Penghentian sementara operasional penerbangan akibat erupsi gunung berapi merupakan amanat Pasal 321 dan Pasal 322 Undang-Undang Nomor 1 Tahun 2009 tentang Penerbangan, yang mewajibkan penyedia jasa navigasi dan pengelola bandara mengutamakan keselamatan penerbangan di atas ancaman bahaya alam (hazard).
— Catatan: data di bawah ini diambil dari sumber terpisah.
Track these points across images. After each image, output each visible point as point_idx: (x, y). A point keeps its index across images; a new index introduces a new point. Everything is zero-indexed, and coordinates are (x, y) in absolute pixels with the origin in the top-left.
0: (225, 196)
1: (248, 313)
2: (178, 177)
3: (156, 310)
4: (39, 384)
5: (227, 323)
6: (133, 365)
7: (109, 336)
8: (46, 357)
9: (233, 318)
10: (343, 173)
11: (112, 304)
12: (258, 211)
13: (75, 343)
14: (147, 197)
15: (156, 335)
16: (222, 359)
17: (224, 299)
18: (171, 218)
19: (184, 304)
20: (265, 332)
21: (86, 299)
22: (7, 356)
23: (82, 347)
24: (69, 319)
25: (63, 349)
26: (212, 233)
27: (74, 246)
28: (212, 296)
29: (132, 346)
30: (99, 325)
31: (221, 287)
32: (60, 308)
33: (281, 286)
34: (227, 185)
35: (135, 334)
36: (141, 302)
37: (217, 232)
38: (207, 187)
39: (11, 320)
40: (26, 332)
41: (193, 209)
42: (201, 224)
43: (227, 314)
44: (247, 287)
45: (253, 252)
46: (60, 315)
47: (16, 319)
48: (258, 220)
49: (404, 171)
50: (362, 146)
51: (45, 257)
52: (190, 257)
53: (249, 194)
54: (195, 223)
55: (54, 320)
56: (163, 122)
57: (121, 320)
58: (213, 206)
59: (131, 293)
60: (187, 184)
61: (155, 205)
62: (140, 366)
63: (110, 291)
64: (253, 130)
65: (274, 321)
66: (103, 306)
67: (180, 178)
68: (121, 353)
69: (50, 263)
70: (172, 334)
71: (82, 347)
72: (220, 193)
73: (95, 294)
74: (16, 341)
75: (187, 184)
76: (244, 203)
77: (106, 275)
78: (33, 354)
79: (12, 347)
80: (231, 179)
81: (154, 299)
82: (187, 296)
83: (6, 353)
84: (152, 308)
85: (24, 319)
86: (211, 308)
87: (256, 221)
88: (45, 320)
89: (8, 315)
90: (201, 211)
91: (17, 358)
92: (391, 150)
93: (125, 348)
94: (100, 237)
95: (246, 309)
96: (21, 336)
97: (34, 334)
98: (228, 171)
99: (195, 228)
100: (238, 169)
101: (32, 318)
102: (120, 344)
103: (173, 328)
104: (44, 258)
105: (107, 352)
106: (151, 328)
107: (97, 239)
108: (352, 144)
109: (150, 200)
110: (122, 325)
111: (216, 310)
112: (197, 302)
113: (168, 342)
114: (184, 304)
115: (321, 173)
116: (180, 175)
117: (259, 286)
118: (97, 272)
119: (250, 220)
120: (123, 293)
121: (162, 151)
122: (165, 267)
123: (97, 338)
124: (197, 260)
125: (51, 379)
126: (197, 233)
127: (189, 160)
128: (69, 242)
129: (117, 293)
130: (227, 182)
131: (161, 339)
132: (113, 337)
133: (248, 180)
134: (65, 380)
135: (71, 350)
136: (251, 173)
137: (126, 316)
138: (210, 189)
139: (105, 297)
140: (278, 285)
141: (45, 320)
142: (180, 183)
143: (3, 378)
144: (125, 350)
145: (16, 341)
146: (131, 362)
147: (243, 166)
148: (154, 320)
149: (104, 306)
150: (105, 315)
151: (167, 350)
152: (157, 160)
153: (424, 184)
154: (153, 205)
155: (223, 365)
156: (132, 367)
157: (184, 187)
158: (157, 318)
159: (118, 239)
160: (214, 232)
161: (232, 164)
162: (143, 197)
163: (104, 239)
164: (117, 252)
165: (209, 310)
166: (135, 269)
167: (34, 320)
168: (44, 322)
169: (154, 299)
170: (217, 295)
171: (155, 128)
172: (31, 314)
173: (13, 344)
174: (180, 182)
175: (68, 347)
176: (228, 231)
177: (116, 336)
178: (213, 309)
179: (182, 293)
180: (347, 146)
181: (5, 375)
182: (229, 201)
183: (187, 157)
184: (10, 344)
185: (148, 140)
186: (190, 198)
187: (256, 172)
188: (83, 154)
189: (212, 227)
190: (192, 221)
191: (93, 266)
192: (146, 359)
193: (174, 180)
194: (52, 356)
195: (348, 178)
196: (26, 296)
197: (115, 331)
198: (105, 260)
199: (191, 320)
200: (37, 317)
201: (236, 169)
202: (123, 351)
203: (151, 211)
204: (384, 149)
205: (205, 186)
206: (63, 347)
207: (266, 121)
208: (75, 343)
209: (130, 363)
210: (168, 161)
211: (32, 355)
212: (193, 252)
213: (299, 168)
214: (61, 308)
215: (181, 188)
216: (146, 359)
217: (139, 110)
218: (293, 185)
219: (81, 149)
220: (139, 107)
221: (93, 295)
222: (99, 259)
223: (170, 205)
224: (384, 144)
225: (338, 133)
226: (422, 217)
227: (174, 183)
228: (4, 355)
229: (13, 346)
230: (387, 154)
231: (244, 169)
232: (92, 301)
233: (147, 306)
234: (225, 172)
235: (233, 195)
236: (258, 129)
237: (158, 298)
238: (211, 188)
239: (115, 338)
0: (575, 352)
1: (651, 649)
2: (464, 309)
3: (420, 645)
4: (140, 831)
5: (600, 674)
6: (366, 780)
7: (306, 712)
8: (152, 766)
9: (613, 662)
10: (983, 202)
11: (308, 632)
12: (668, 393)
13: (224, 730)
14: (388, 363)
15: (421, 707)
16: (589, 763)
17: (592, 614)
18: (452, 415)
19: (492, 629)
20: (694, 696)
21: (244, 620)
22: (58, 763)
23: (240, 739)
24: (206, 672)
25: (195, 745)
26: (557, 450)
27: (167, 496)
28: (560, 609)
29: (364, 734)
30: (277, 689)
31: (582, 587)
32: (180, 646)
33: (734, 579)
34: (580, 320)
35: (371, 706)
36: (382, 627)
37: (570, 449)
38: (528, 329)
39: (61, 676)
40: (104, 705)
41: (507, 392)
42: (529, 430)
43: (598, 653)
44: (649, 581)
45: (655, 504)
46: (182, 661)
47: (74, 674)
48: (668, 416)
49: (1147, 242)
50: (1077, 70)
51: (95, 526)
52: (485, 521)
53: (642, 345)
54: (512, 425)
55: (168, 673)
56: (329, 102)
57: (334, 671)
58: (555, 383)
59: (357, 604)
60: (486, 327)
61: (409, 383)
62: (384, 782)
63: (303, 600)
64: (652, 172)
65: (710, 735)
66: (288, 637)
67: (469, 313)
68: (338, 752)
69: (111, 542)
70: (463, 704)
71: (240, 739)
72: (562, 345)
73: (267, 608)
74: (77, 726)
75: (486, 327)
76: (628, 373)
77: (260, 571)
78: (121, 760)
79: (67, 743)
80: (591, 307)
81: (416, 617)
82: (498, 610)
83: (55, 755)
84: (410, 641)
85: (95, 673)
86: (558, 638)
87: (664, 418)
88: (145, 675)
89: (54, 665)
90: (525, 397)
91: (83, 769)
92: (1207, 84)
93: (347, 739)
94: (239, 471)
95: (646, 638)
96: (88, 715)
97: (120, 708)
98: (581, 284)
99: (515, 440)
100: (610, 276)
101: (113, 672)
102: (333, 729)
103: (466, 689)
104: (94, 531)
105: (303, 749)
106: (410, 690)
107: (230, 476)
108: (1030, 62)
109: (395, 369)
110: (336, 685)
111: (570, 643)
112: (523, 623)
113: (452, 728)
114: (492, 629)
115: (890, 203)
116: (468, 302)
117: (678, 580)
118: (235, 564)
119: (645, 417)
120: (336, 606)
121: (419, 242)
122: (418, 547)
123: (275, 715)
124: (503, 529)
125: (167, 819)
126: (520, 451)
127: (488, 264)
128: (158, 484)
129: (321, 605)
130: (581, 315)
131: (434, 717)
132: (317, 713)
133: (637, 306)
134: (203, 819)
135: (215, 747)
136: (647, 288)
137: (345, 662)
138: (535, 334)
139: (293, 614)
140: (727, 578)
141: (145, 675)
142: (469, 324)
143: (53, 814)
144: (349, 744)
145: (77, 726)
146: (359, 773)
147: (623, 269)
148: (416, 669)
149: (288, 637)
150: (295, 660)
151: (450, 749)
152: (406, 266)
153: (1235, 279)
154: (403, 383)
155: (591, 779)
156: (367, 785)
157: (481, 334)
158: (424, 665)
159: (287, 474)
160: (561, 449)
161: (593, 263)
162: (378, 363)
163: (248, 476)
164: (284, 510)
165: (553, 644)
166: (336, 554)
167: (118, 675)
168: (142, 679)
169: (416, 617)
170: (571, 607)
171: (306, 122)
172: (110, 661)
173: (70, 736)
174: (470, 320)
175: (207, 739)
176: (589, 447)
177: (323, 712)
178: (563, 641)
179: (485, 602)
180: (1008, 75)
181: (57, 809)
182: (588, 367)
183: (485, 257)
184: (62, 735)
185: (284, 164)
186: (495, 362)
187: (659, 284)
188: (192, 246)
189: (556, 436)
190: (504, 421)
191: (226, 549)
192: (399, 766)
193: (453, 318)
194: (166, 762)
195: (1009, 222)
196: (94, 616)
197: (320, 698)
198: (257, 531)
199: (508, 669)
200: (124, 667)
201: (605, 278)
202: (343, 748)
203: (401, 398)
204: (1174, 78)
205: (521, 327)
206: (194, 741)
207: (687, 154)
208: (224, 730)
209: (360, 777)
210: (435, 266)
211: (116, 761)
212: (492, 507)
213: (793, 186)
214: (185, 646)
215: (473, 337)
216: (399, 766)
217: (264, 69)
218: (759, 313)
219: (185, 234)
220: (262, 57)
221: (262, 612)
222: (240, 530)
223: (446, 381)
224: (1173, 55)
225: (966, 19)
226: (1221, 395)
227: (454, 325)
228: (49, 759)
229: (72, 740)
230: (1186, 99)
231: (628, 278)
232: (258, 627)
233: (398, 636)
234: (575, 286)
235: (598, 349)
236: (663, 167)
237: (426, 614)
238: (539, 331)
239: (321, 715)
Terkait perlindungan pengguna jasa saat terjadi kondisi force majeure, pengelola bandara dan badan usaha angkutan udara wajib menjalankan skema penanganan keterlambatan serta pembatalan penerbangan sebagaimana diatur dalam Peraturan Menteri Perhubungan Nomor PM 89 Tahun 2015 tentang Penanganan Keterlambatan Penerbangan (Delay Management) pada Badan Usaha Angkutan Udara Niaga Berjadwal di Indonesia.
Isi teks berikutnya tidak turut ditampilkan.